Rewrite everything in the Butrint text from "Butrint, Archaeological site" down to "of 2900 ha.", putting "Heritage Monument" in place of "Cultural Monument".

*** Opening Supplied text ***

Butrint, Archaeological site   
The ancient town of Butrint was first proclaimed Cultural Monument in 1948; in 1999 it was registered in the World Heritage list of UNESCO; in 2003 the wetland complex, including a part of the lagoon and the coastal area of Butrint – Stillo Cape – was proclaimed a Ramsar Site and a National Park (Category II of the IUCN Protected Area Management Categories). Due to its importance for the preservation of archaeological and historical heritage, Butrint was designated in 1992 as a UNESCO World Heritage Site. The cultural importance of the landscape and archaeological setting was recognized by the enlargement of the UNESCO World Heritage Site designation to incorporate an area of 2900 ha.

The Butrint Natural Park

The Park is of great importance for the conservation of global biodiversity as it is the site of 16 endangered species of flora and 14 globally endangered species of fauna. The wetlands area is shaped by a tectonic lagoon of 1600 ha, known as Lake Butrint, surrounded by forested hills, mountains, freshwater and brackish marshes and connected to the straits of Corfu by the Vivari canal. The “Lake” has an average depth of 14 m (maximum 22 m), while the natural channel of Vivari is up to 100 m wide. The archaeological remains of Butrint are part of the natural woodland with a complex ecosystem which depends on the nearby freshwater Lake Butrint and Vivari Channel which drain the lake into the Ionian. It is this combination of historic monuments and natural environment that makes Butrint such a unique place, a landscape with monuments beloved of the Grand Tourists of the 18th and 19th centuries.

*** Closing Supplied text ***
*** Opening Source material ***

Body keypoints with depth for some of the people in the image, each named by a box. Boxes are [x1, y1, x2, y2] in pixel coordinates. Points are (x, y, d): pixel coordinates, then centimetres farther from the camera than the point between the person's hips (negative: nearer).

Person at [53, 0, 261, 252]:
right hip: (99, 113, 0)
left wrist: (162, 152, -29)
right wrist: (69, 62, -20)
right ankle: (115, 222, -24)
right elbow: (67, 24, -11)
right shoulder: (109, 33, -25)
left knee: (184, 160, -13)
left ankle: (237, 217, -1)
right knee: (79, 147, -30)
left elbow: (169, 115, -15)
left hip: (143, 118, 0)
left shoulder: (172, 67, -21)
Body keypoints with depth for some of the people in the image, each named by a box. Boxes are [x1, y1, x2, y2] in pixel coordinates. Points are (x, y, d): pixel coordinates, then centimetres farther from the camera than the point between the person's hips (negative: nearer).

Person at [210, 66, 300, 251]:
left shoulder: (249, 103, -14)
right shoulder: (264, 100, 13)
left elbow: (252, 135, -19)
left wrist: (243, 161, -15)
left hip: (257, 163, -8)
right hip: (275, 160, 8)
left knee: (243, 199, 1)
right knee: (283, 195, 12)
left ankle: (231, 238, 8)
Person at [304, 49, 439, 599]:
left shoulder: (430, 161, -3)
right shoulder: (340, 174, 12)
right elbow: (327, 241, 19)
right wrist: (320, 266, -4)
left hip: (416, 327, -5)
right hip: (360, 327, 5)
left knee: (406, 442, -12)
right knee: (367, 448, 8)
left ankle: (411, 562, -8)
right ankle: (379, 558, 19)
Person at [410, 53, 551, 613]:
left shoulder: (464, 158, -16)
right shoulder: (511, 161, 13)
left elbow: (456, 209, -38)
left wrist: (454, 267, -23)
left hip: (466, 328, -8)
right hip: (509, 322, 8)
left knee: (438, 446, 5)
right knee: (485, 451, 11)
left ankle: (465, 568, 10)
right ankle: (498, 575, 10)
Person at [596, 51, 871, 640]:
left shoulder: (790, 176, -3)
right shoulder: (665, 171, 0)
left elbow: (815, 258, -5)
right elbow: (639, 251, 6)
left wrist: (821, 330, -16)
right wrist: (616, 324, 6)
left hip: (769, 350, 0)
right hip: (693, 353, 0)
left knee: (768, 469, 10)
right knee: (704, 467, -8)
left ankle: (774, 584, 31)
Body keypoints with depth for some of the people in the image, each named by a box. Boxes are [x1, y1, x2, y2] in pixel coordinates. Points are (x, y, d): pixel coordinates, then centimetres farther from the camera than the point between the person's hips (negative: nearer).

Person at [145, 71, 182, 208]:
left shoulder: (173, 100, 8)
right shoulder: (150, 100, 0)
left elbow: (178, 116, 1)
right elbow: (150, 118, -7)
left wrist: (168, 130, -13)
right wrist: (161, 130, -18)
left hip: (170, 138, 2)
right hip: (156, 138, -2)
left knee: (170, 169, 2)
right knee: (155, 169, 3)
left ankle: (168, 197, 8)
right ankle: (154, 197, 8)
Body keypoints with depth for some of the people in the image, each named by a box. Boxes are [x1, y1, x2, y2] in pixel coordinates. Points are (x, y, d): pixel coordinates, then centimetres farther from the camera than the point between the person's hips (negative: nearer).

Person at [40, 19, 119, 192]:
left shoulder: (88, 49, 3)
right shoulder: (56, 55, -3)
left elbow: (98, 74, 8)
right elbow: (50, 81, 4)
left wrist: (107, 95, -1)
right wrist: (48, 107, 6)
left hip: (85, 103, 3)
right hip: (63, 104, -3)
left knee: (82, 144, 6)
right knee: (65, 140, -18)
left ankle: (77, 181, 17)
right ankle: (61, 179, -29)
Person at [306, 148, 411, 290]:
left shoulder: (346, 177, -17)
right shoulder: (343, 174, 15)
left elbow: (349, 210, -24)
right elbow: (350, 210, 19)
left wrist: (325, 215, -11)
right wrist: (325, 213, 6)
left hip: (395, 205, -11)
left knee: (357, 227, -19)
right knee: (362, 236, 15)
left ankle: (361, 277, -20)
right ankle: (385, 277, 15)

*** Closing Source material ***
*** Opening Source material ***

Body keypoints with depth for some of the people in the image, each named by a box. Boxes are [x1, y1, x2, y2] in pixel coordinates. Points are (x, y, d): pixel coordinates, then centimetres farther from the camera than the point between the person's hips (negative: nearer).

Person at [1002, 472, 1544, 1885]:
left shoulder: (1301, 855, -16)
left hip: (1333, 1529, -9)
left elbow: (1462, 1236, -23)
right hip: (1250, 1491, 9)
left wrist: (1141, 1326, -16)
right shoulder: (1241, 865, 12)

*** Closing Source material ***

**Written answer:**
Butrint, Archaeological site   
The ancient town of Butrint was first proclaimed Heritage Monument in 1948; in 1999 it was registered in the World Heritage list of UNESCO; in 2003 the wetland complex, including a part of the lagoon and the coastal area of Butrint – Stillo Cape – was proclaimed a Ramsar Site and a National Park (Category II of the IUCN Protected Area Management Categories). Due to its importance for the preservation of archaeological and historical heritage, Butrint was designated in 1992 as a UNESCO World Heritage Site. The cultural importance of the landscape and archaeological setting was recognized by the enlargement of the UNESCO World Heritage Site designation to incorporate an area of 2900 ha.